Firms Working on Standards for Real-Time Bidding

Ad tech companies will create a system for sharing advertiser block lists. Other standardization projects will follow.

A group of ad technology companies that enable the purchase of display media through real-time bidding (RTB) platforms have formed an alliance to create industry standards around the practice, as they try to further drive its adoption.

The group, called OpenRTB, will see demand-side platforms DataXu, MediaMath, and Turn collaborate with supply-side platforms AdMeld, PubMatic, and the Rubicon Project to agree on a set of standards governing how information is transferred between different players in the ecosystem.

“At the moment there are a lot of tech problems [companies in the RTB space] are solving individually.
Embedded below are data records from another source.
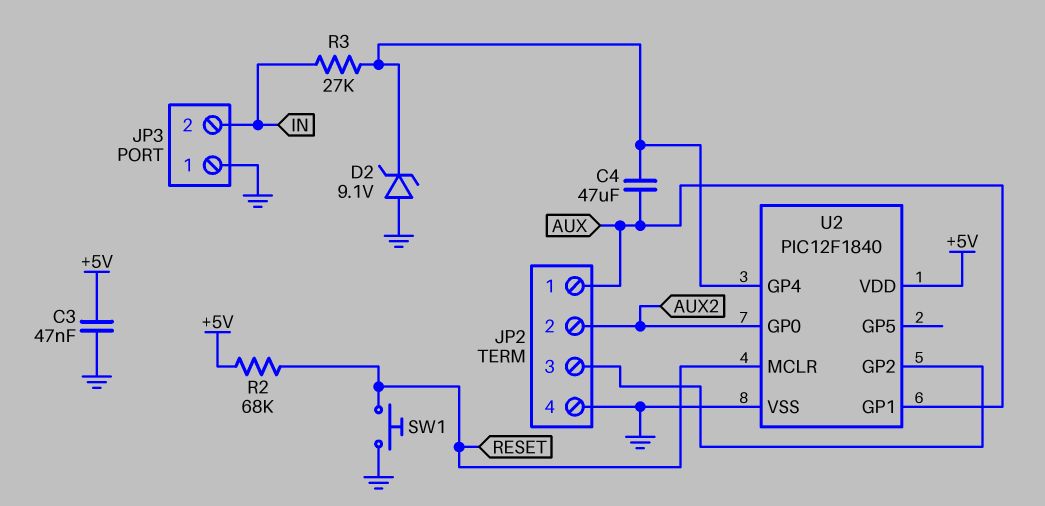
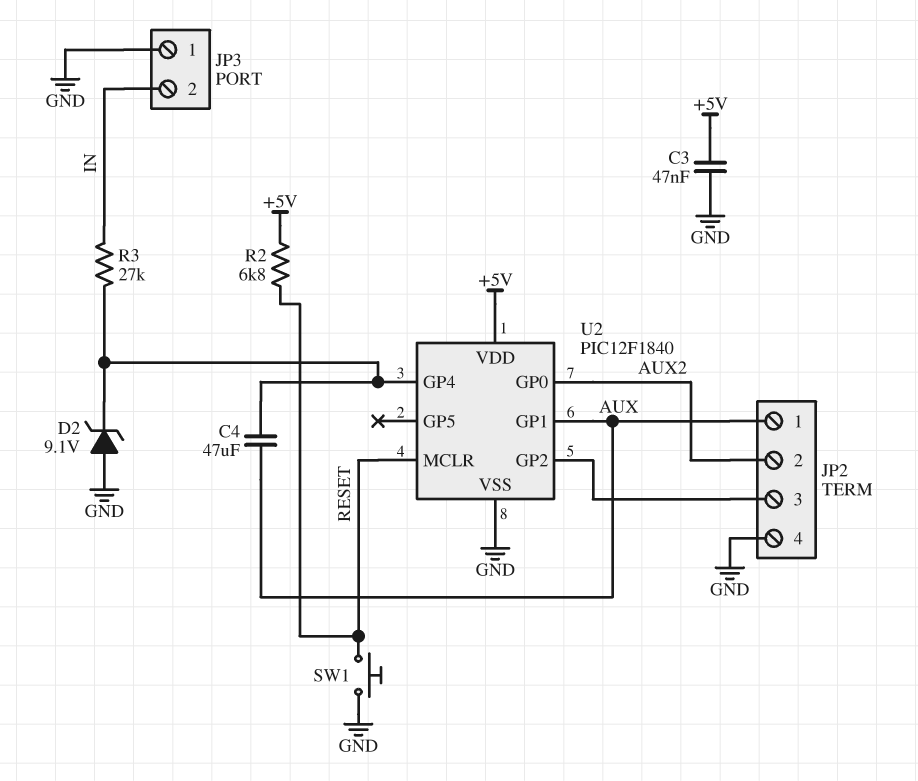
R2: 68k (+5V, RESET) -> 6.8k (+5V, RESET)

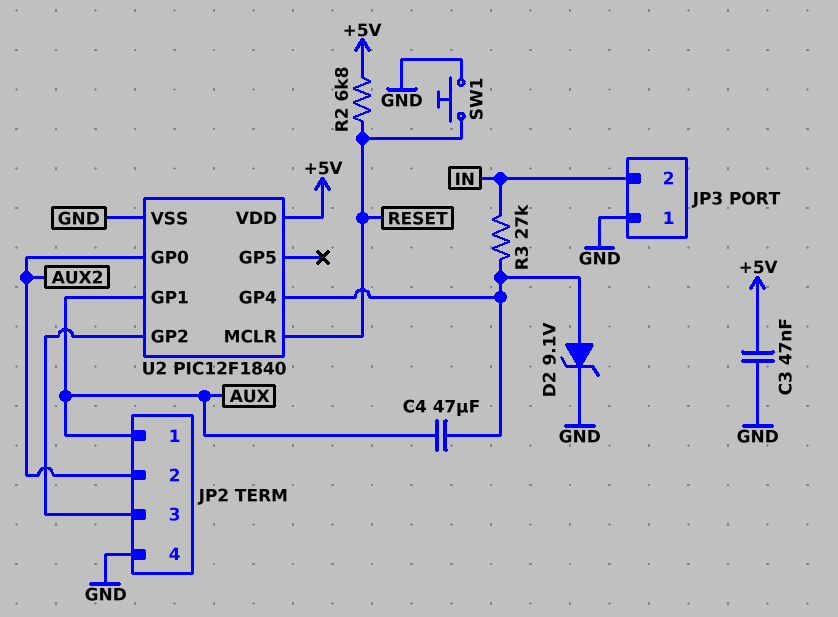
D2: zener 9.1V (A GND, K U2/GP4) -> zener 9.1V (A U2/GP4, K GND)

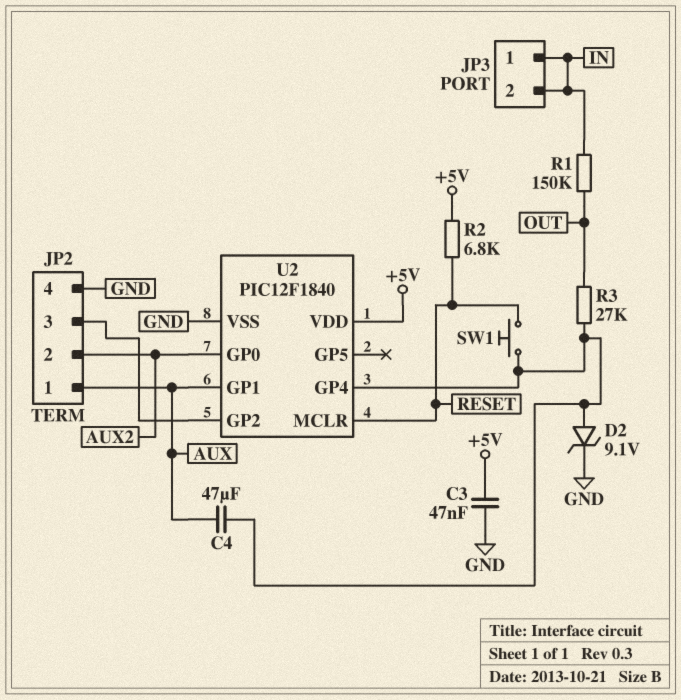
JP3 pin 1: GND -> IN
R1: none -> 150k (IN, OUT)
R3: 27k (IN, U2/GP4) -> 27k (OUT, U2/GP4)
SW1: button (GND, RESET) -> button (RESET, U2/GP4)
The goal of this is to solve them as a community, and to make all of our businesses more efficient,” said Bill Simmons, chief technology officer for DataXu.

Essentially the group aims to streamline the implementation of campaigns conducted through RTB platforms by adopting common standards around certain business practices. For example, its first efforts will be to establish a common standard for the exchange and implementation of advertiser block lists, which allow advertisers to block their ads from running on certain publisher sites.

Digesting that information is a time-intensive, largely manual process, Simmons suggested, with each data provider, DSP, and supply-side platform handling and formatting in a different way. “It’s critical we have standardization… For every new advertiser we have to coordinate in a manual way with block lists, which makes it difficult to add new ones,” Simmons said.

A central server to handle the synchronization of these block lists should be live by January, thanks to an investment of resources from the six founding companies in the consortium. From there the group hopes to look at issues like creative tagging – through which publishers can exercise control over the types of advertiser content that appears on their site – and other issues such as establishing common methods for the inclusion of tracking tags within ads.

According to Simmons the coalition has already received interest from other potential partners in the industry, and he expects to announce their involvement shortly. “The more people we have involved the more successful it will be,” he said.

Eventually, he added, the OpenRTB coalition also intends to establish unified standards around managing video and mobile campaigns further down the line.